S: That's interesting, b/c I've got this quote from you..."if you ever get into a situation where you're stumped, over your head, or out of ideas and can't think of a way to loop the argument around, then there's always the appropriate tactic of backing up and making the person define his terms" (Losing Faith In Faith, p 113).
I'm gonna assume you're backed up b/c you can't define good rationally.
B: ...I've been asked to ask you these things. It doesn't mean I'm stumped.
Slick goes on to partially whiff on the definition of "ought/should", as he goes on to naïvely throw in, "If I love my wife, then...", which was walking right into Barker's cannon fire. I suppose this is a time when I will (appropriately, since we're so near to Thanksgiving) express gratitude to and for the various skeptics who have engaged me over the course of many comboxes - their questions and challenges have forced me to think this issue through. It does not appear that Slick has, as he got caught at precisely the point where he should have been prepared to stick a fork in Barker by asking just one or two more questions.

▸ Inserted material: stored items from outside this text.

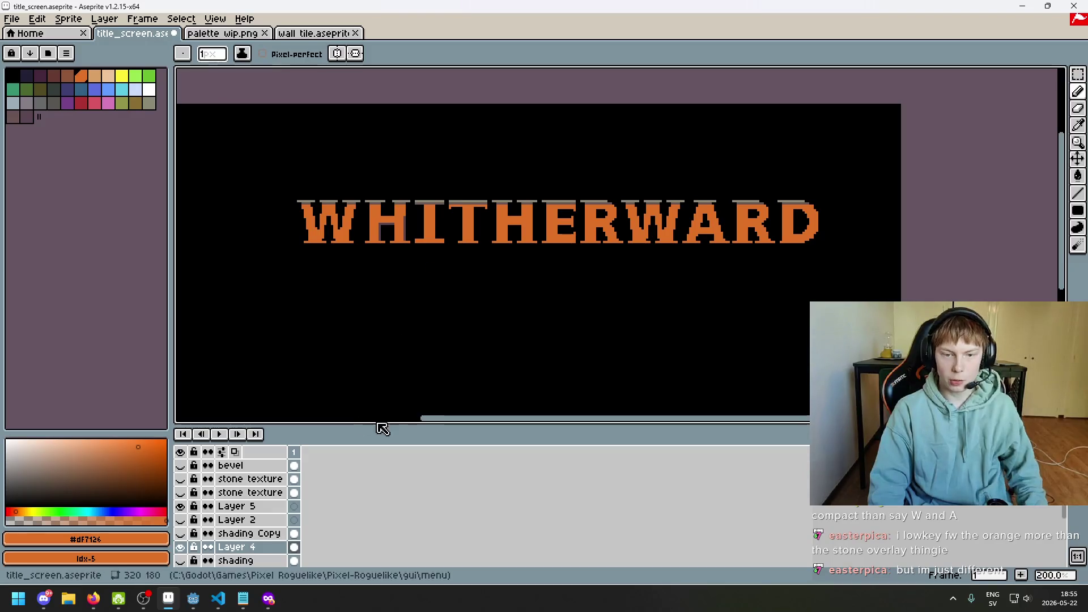
{"action": "left_click", "coordinate": [181, 506]}
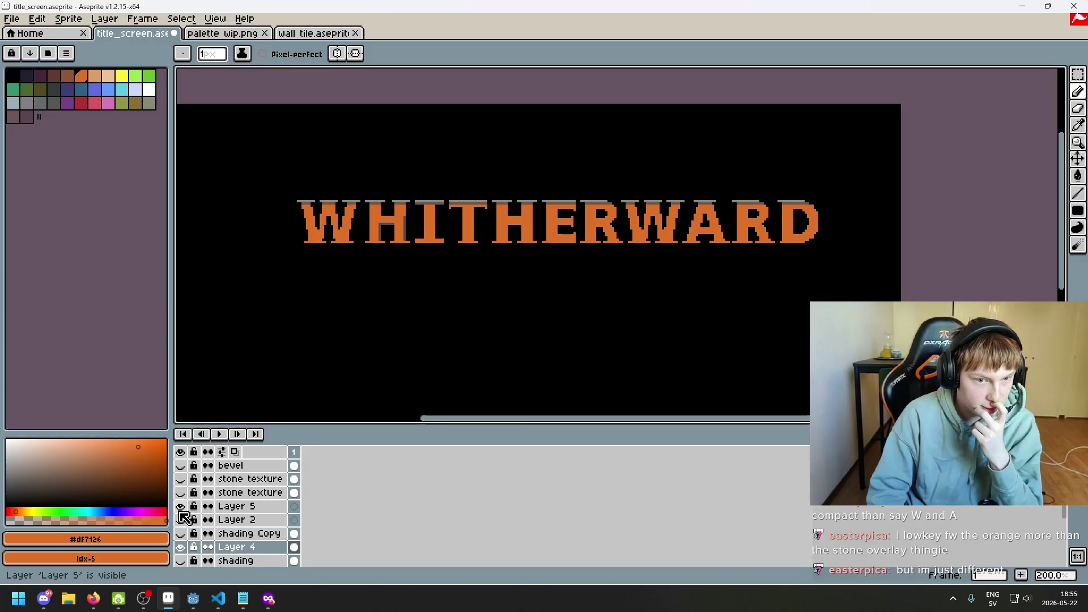
{"action": "scroll", "coordinate": [334, 187], "scroll_direction": "up", "scroll_amount": 1}
{"action": "scroll", "coordinate": [279, 308], "scroll_direction": "down", "scroll_amount": 1}
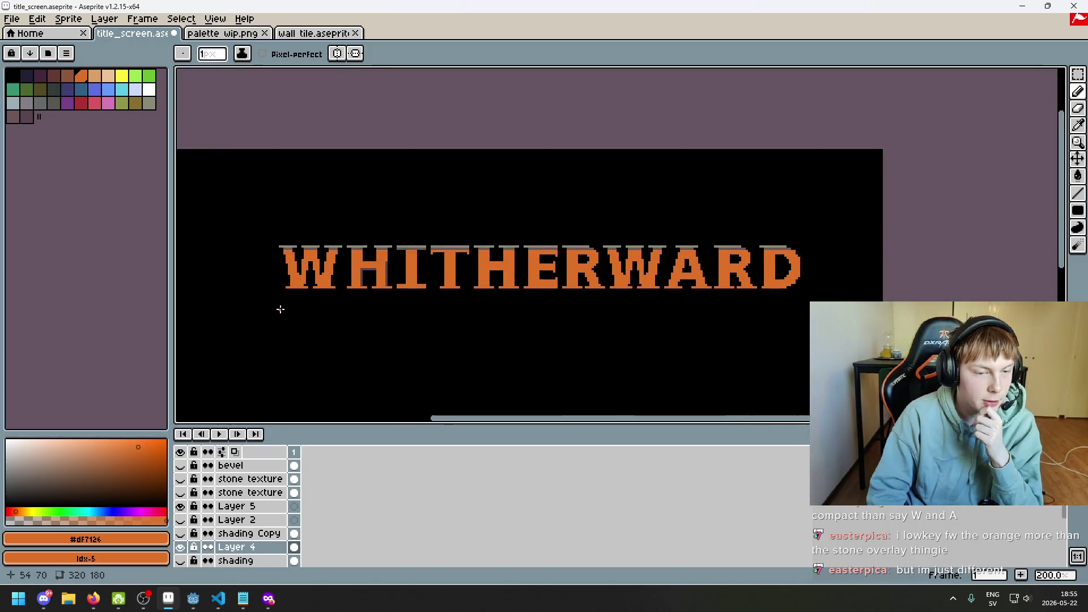
{"action": "scroll", "coordinate": [303, 233], "scroll_direction": "up", "scroll_amount": 2}
{"action": "scroll", "coordinate": [332, 298], "scroll_direction": "down", "scroll_amount": 2}
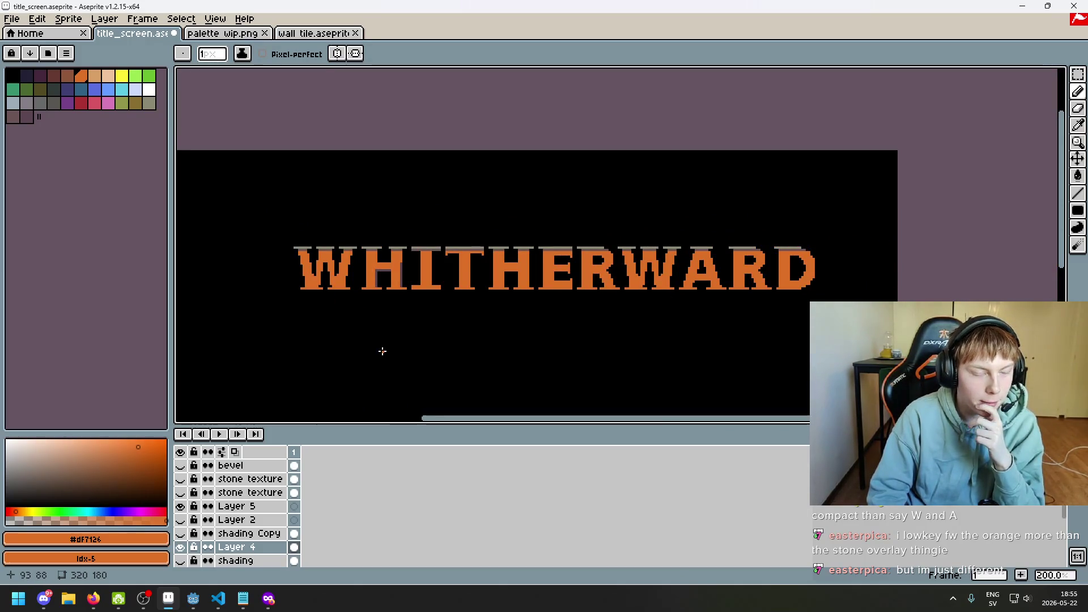
{"action": "left_click_drag", "start_coordinate": [369, 350], "coordinate": [416, 302]}
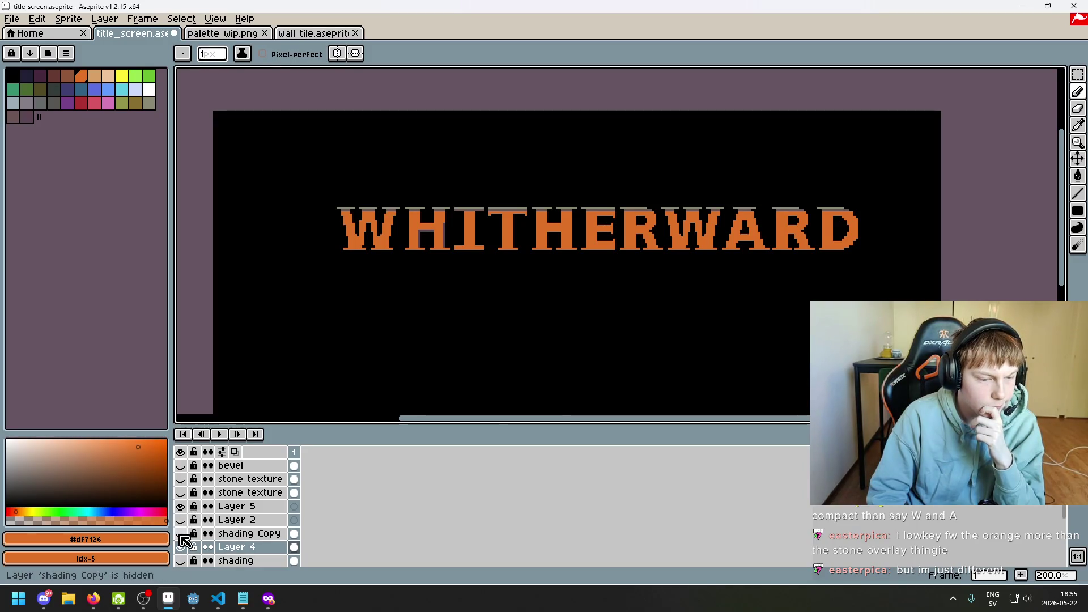
- Toggle the shading Copy layer on and off to compare the purple shadows
{"action": "left_click", "coordinate": [180, 534]}
{"action": "left_click", "coordinate": [180, 534]}
{"action": "left_click", "coordinate": [180, 534]}
{"action": "left_click", "coordinate": [180, 534]}
{"action": "left_click", "coordinate": [180, 534]}
{"action": "left_click", "coordinate": [180, 534]}
{"action": "left_click", "coordinate": [181, 535]}
{"action": "left_click", "coordinate": [180, 534]}
{"action": "left_click", "coordinate": [181, 534]}
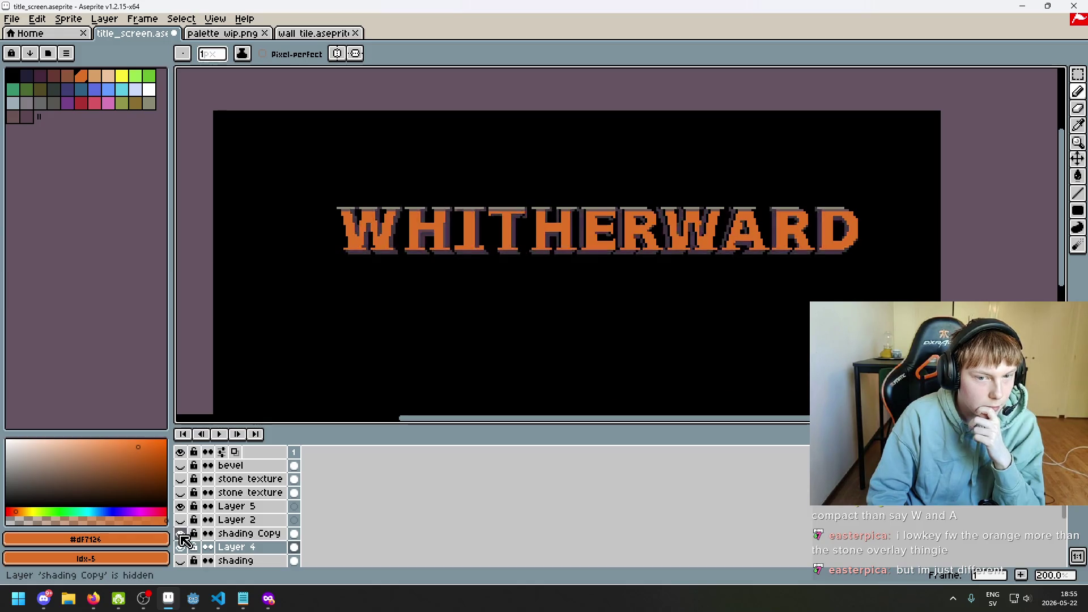
{"action": "left_click", "coordinate": [180, 534]}
{"action": "left_click", "coordinate": [180, 534]}
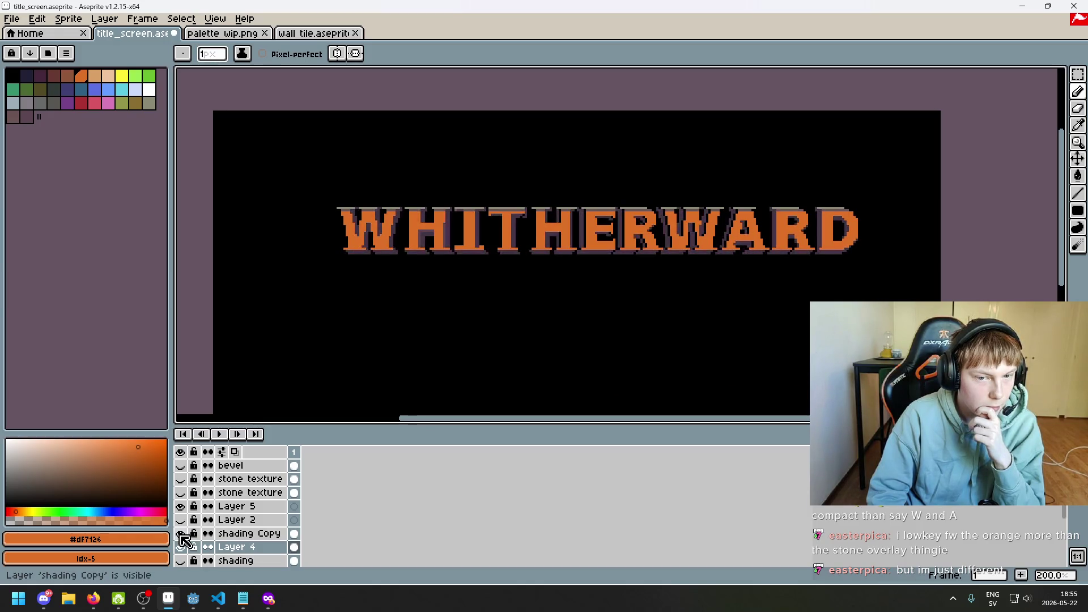
{"action": "left_click", "coordinate": [180, 534]}
{"action": "left_click", "coordinate": [181, 534]}
{"action": "left_click", "coordinate": [181, 534]}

What Slick should've said is found here, basically. We ought to do what God has commanded, b/c what God commands is objectively good by definition, in and of itself. The OUTWORKINGS of such is where the "if, then" statements come in - that's step 2. Barker's "if, then" also is step 2; Slick should have zeroed in better on Barker's assumed step 1 (the definition: "that which minimises harm is good") and camped there the entire debate. Slick did do that at times, and Barker had no answer except to make emotional appeals to the crowd and argumenta ad populum. "If, then" statements are useless for DEFINING such things as "ought/should", though, b/c obviously it doesn't tell us whether the if-action is good, much less whether the then-consequence is good. It's merely another exercise of the naturalistic fallacy. Slick, to his credit, pointed that out numerous times in the debate, though it would've been nice if he had named it and cited Hume, he who also a priori rejected the miraculous b/c of his naturalistic presuppositions, as its originator, just to stick it to the naturalistic atheist Barker.
Anyway, I also bring this exchange up b/c it illustrates how airheaded Barker often is. He didn't just toss out the statement about "(if you're) stumped...mak(e) the person define his terms" in a debate cross-examination question. No, he wrote it in his book, which has now gone through at least one revision since its original publishing. What a ridiculous thing to say! Defining terms is perhaps the most important tactic in debate, for the edification of all. This seems to stem from the common skeptical viewpoint where the skeptic/Christian or atheist/theist debate centers around facts and not presuppositions. Creationism, for example - Creationists argue there's a set of facts, and we are trying to explain the facts via the narrative we support. Darwinians like to argue instead that "you have no facts", which is idiocy. Nobody "has" facts. Facts exist; how we explain them, for which worldview they are evidence in support - those are the questions. Sometimes, though, the skeptics will accidentally grant the obvious, thus exposing their more-common objections and complaints as mere chicanery, smokescreening, and gamesmanship.
Barker should know this, but I'd struggle to find any evidence that he's ever thought this deeply about the situation, despite being confronted with it numerous times in public debates. It's illuminating as to why he remains an atheist, though - if you don't think deeply about such things, then I'd certainly expect you to be an atheist.